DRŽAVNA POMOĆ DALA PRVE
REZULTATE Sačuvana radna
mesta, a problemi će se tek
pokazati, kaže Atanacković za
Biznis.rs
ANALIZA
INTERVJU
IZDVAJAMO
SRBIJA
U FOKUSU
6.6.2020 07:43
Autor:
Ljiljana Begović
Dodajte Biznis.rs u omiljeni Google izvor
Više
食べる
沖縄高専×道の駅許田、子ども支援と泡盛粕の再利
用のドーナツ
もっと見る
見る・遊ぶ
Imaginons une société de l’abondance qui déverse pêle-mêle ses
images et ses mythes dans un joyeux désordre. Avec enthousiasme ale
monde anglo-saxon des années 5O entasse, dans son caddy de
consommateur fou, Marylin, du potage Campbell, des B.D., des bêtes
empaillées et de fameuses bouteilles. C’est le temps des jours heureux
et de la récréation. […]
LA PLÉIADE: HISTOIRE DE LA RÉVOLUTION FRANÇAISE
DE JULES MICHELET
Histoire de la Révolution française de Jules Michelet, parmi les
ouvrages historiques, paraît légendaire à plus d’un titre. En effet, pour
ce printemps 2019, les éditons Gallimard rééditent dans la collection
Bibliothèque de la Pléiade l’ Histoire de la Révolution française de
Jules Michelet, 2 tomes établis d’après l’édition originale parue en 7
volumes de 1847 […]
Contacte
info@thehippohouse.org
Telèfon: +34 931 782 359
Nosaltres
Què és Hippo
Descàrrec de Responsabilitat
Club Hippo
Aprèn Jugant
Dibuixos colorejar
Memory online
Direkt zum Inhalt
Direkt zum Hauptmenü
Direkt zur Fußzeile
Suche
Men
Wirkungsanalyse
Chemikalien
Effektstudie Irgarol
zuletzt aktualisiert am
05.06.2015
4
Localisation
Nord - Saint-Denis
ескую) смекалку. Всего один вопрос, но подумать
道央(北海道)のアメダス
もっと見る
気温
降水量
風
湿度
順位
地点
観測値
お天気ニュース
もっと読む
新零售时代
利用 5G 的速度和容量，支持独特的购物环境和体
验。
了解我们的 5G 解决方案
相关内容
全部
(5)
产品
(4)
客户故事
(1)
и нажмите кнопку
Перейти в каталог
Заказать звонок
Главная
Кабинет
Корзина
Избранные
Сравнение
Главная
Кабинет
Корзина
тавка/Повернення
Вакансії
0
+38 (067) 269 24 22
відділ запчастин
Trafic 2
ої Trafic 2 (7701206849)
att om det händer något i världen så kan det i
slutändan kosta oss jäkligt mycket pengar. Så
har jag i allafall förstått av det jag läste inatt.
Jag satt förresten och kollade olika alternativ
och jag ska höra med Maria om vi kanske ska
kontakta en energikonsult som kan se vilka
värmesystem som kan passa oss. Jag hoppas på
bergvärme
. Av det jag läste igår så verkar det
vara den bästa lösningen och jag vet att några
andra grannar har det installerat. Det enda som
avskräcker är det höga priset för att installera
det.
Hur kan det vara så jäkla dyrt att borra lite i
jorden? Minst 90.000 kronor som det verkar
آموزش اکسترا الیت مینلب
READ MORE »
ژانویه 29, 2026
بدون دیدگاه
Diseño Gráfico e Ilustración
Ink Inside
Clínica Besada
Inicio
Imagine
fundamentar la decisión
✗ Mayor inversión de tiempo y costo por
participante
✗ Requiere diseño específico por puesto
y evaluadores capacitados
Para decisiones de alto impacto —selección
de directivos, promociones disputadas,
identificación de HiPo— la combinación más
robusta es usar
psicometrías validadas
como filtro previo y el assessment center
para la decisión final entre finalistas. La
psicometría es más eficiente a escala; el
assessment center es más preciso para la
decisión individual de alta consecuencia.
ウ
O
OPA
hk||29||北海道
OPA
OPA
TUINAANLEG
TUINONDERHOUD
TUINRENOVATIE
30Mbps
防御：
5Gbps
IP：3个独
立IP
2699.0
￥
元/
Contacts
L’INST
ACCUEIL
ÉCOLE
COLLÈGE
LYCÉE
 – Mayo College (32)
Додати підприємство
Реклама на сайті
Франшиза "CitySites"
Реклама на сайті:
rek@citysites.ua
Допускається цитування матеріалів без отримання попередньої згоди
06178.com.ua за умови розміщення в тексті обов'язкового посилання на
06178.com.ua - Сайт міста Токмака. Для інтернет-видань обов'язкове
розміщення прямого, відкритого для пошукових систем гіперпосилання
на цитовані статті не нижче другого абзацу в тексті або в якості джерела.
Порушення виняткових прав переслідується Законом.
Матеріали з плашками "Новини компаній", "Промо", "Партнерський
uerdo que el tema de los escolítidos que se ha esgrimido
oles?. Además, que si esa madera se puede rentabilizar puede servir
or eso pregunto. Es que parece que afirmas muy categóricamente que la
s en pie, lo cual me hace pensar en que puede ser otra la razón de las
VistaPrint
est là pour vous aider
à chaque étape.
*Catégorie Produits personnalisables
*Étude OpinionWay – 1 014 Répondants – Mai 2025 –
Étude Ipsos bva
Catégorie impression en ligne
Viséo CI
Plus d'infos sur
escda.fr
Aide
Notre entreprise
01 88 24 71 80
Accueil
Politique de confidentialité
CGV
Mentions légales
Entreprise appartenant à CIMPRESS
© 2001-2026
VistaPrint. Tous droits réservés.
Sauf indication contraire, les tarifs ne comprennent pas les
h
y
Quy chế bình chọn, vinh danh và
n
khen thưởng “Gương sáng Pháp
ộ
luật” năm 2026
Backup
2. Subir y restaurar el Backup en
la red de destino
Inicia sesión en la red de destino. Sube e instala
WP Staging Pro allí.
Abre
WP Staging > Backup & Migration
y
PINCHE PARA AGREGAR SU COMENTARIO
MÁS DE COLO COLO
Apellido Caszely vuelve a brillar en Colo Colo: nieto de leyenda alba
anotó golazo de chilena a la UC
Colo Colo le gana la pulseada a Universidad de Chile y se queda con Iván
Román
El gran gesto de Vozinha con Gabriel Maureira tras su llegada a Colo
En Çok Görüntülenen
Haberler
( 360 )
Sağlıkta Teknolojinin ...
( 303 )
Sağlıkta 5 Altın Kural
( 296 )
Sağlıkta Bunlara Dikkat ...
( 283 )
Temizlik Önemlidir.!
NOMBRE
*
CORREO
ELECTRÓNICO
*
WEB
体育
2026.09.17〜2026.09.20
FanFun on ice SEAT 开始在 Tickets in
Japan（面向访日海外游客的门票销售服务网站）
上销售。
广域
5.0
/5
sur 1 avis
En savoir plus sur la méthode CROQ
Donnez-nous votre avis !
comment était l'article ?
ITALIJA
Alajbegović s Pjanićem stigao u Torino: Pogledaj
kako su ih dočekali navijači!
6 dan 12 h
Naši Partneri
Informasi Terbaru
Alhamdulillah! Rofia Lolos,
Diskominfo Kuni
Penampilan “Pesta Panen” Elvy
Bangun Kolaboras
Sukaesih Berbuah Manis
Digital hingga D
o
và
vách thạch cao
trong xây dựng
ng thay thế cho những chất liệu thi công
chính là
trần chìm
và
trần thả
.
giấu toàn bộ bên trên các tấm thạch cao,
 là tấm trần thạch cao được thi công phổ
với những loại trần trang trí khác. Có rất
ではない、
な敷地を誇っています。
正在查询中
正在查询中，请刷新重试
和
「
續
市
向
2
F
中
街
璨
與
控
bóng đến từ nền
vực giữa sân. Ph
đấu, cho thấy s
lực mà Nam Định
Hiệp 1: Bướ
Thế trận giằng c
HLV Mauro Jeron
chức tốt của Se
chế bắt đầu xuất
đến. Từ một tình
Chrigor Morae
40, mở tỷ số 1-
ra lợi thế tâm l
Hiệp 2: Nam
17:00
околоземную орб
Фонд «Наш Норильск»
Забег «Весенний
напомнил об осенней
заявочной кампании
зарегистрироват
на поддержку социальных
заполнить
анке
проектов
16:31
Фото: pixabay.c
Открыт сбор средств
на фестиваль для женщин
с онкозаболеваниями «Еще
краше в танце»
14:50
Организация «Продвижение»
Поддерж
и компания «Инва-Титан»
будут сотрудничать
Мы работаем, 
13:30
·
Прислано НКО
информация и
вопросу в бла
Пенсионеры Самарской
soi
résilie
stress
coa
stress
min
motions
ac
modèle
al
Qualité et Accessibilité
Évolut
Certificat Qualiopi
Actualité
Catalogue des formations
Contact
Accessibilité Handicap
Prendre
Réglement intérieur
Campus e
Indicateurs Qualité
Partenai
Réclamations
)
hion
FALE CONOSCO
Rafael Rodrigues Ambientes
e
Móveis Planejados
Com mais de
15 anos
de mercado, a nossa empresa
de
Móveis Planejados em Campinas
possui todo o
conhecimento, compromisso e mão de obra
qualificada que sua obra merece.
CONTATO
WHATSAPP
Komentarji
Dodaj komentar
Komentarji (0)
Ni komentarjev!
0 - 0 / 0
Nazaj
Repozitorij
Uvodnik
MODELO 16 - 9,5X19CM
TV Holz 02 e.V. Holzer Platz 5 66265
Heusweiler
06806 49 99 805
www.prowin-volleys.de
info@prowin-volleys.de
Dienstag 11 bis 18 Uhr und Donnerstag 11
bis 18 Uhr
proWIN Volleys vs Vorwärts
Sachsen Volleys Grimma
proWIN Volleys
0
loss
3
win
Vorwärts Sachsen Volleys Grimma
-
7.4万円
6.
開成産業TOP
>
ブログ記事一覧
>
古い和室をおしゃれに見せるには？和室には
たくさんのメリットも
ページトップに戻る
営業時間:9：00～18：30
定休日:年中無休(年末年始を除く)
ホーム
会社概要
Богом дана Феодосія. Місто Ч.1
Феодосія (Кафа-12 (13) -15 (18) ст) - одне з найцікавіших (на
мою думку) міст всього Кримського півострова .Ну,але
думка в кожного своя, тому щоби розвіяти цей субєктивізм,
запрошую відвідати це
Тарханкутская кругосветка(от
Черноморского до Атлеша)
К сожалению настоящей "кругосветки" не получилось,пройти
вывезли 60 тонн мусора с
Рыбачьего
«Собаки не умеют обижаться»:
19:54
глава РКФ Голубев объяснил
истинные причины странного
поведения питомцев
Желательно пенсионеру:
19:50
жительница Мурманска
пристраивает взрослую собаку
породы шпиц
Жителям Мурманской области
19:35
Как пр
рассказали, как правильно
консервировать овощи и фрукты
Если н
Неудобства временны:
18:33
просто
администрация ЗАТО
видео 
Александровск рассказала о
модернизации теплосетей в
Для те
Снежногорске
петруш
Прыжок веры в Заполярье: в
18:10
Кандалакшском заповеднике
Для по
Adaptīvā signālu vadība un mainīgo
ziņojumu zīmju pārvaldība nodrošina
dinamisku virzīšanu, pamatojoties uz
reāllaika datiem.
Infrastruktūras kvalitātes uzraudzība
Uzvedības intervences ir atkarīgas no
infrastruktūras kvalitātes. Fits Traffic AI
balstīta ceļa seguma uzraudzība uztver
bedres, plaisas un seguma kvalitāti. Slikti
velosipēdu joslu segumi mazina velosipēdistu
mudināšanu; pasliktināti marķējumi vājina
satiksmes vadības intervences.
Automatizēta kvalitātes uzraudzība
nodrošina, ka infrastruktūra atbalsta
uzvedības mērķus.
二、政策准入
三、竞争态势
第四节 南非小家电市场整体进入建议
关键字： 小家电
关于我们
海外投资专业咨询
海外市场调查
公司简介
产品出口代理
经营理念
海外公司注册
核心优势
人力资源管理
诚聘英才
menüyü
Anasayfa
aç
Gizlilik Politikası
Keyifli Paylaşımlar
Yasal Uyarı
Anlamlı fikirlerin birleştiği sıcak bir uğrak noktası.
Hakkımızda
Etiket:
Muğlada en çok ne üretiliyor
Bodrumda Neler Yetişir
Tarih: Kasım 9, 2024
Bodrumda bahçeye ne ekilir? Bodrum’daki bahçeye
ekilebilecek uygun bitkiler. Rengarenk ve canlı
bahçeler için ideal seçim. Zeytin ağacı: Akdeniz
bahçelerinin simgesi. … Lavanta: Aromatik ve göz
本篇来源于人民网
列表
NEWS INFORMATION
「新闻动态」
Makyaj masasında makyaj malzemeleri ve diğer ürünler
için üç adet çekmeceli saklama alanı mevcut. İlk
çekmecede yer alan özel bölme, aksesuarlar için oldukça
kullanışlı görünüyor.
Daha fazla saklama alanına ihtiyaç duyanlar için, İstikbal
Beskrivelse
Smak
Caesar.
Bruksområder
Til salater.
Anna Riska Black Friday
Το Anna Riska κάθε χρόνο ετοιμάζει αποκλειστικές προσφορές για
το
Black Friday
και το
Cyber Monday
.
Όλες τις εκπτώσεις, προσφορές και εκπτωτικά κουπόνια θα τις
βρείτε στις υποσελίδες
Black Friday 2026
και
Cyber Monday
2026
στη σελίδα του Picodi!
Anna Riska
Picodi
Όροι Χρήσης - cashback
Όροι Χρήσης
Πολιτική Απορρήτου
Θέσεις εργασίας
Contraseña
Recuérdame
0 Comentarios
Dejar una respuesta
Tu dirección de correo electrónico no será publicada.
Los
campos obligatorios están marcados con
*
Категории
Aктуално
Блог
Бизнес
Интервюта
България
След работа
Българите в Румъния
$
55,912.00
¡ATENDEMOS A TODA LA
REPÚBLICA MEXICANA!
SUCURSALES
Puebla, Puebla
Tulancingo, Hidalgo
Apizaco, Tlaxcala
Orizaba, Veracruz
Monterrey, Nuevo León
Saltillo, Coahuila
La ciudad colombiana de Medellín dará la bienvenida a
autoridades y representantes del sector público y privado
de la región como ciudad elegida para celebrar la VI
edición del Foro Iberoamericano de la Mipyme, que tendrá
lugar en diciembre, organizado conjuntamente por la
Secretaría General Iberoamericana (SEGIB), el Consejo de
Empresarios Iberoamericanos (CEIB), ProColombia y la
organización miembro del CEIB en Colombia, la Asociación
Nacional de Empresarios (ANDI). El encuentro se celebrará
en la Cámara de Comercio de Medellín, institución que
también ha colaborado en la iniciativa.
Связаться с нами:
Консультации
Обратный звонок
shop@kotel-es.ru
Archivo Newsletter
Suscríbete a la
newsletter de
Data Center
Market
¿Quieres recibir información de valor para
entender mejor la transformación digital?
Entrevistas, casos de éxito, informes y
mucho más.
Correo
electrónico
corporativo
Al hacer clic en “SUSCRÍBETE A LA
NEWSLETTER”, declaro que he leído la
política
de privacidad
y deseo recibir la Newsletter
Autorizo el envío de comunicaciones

________

## GOAL OF THE EXERCISE
Working from the material above, retype exactly the lines from the one with "ce printemps 2019, les" through the one with "andra grannar har", both included, and only those lines.

## EXERCISE RESPONSE
ce printemps 2019, les éditons Gallimard rééditent dans la collection
Bibliothèque de la Pléiade l’ Histoire de la Révolution française de
Jules Michelet, 2 tomes établis d’après l’édition originale parue en 7
volumes de 1847 […]
Contacte
info@thehippohouse.org
Telèfon: +34 931 782 359
Nosaltres
Què és Hippo
Descàrrec de Responsabilitat
Club Hippo
Aprèn Jugant
Dibuixos colorejar
Memory online
Direkt zum Inhalt
Direkt zum Hauptmenü
Direkt zur Fußzeile
Suche
Men
Wirkungsanalyse
Chemikalien
Effektstudie Irgarol
zuletzt aktualisiert am
05.06.2015
4
Localisation
Nord - Saint-Denis
ескую) смекалку. Всего один вопрос, но подумать
道央(北海道)のアメダス
もっと見る
気温
降水量
風
湿度
順位
地点
観測値
お天気ニュース
もっと読む
新零售时代
利用 5G 的速度和容量，支持独特的购物环境和体
验。
了解我们的 5G 解决方案
相关内容
全部
(5)
产品
(4)
客户故事
(1)
и нажмите кнопку
Перейти в каталог
Заказать звонок
Главная
Кабинет
Корзина
Избранные
Сравнение
Главная
Кабинет
Корзина
тавка/Повернення
Вакансії
0
+38 (067) 269 24 22
відділ запчастин
Trafic 2
ої Trafic 2 (7701206849)
att om det händer något i världen så kan det i
slutändan kosta oss jäkligt mycket pengar. Så
har jag i allafall förstått av det jag läste inatt.
Jag satt förresten och kollade olika alternativ
och jag ska höra med Maria om vi kanske ska
kontakta en energikonsult som kan se vilka
värmesystem som kan passa oss. Jag hoppas på
bergvärme
. Av det jag läste igår så verkar det
vara den bästa lösningen och jag vet att några
andra grannar har det installerat. Det enda som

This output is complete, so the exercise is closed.